DATASET EXTRACT —
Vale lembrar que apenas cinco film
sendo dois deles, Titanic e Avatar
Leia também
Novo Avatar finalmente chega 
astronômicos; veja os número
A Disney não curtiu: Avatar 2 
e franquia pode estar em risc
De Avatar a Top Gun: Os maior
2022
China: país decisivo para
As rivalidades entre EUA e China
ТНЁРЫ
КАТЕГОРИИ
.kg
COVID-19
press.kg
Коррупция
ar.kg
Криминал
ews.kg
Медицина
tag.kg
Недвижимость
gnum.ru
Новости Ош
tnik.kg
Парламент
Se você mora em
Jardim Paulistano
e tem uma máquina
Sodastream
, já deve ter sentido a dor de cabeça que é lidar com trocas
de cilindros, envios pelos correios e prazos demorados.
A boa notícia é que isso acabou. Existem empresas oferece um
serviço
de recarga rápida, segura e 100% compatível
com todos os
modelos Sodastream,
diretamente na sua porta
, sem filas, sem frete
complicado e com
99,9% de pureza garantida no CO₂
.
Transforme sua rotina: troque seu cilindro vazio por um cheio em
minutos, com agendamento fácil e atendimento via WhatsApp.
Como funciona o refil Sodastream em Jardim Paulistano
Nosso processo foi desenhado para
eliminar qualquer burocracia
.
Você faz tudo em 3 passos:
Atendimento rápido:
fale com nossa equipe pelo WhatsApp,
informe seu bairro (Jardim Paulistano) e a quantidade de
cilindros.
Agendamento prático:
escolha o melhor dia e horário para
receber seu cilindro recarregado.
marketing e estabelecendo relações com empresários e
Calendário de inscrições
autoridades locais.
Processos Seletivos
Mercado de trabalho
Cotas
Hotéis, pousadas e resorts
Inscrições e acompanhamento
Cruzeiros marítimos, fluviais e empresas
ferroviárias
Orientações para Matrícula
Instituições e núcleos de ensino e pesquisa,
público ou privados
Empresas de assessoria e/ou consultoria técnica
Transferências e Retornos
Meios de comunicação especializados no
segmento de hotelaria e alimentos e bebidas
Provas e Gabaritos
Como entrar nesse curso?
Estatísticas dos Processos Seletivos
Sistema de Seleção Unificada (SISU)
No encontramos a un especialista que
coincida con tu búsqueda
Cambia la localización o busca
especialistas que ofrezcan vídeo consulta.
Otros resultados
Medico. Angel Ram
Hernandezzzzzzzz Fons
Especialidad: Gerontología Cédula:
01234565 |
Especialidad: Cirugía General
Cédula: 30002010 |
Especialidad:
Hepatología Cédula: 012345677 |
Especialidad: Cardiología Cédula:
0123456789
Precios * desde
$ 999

WHAT IS NEEDED —
Locate each line in the records that contains the word "WhatsApp", and copy those lines.

WRITTEN SOLUTION —
minutos, com agendamento fácil e atendimento via WhatsApp.
fale com nossa equipe pelo WhatsApp,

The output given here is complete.